## Given entries:
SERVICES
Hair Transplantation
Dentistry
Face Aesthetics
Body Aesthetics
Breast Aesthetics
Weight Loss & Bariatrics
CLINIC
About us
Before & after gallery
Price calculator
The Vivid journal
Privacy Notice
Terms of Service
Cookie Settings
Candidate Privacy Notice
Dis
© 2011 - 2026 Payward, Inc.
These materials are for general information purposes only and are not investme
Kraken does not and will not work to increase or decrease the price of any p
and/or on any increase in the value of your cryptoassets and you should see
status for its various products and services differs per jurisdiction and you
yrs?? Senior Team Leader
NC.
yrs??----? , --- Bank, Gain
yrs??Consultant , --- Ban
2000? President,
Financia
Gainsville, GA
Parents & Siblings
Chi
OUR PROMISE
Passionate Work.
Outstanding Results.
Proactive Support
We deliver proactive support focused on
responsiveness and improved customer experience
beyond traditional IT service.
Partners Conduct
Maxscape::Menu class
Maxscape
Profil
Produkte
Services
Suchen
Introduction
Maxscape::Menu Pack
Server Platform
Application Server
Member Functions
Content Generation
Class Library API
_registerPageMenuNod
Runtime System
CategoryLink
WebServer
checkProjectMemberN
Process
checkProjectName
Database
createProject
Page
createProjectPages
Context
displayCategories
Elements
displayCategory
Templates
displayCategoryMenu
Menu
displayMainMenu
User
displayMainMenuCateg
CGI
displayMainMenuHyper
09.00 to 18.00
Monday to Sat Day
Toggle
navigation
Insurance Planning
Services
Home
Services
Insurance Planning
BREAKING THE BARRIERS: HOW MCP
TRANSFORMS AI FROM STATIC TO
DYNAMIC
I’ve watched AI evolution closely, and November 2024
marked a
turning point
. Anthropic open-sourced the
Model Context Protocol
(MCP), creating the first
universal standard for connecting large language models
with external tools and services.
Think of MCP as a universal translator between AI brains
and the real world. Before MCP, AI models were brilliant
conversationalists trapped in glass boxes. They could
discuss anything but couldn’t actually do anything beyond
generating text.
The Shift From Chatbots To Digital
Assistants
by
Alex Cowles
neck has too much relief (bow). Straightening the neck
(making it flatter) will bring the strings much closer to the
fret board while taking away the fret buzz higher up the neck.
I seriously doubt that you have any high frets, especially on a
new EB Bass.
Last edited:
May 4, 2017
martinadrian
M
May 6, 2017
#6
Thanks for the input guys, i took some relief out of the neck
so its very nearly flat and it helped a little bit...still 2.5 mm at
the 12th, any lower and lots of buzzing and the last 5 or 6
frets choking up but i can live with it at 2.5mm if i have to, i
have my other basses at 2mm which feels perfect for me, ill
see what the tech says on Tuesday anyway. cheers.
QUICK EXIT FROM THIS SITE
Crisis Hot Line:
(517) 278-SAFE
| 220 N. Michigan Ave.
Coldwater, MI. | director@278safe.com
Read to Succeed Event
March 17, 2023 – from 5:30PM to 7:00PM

## Problem requirements:
Render the entries as a Markdown table with the columns Row and Line, numbering each row. Include only the lines from the start of the entries through the line containing "2026 Payward, Inc.", inclusive, and leave out blank lines.

## Answer below:
| Row | Line |
|---|---|
| 1 | SERVICES |
| 2 | Hair Transplantation |
| 3 | Dentistry |
| 4 | Face Aesthetics |
| 5 | Body Aesthetics |
| 6 | Breast Aesthetics |
| 7 | Weight Loss & Bariatrics |
| 8 | CLINIC |
| 9 | About us |
| 10 | Before & after gallery |
| 11 | Price calculator |
| 12 | The Vivid journal |
| 13 | Privacy Notice |
| 14 | Terms of Service |
| 15 | Cookie Settings |
| 16 | Candidate Privacy Notice |
| 17 | Dis |
| 18 | © 2011 - 2026 Payward, Inc. |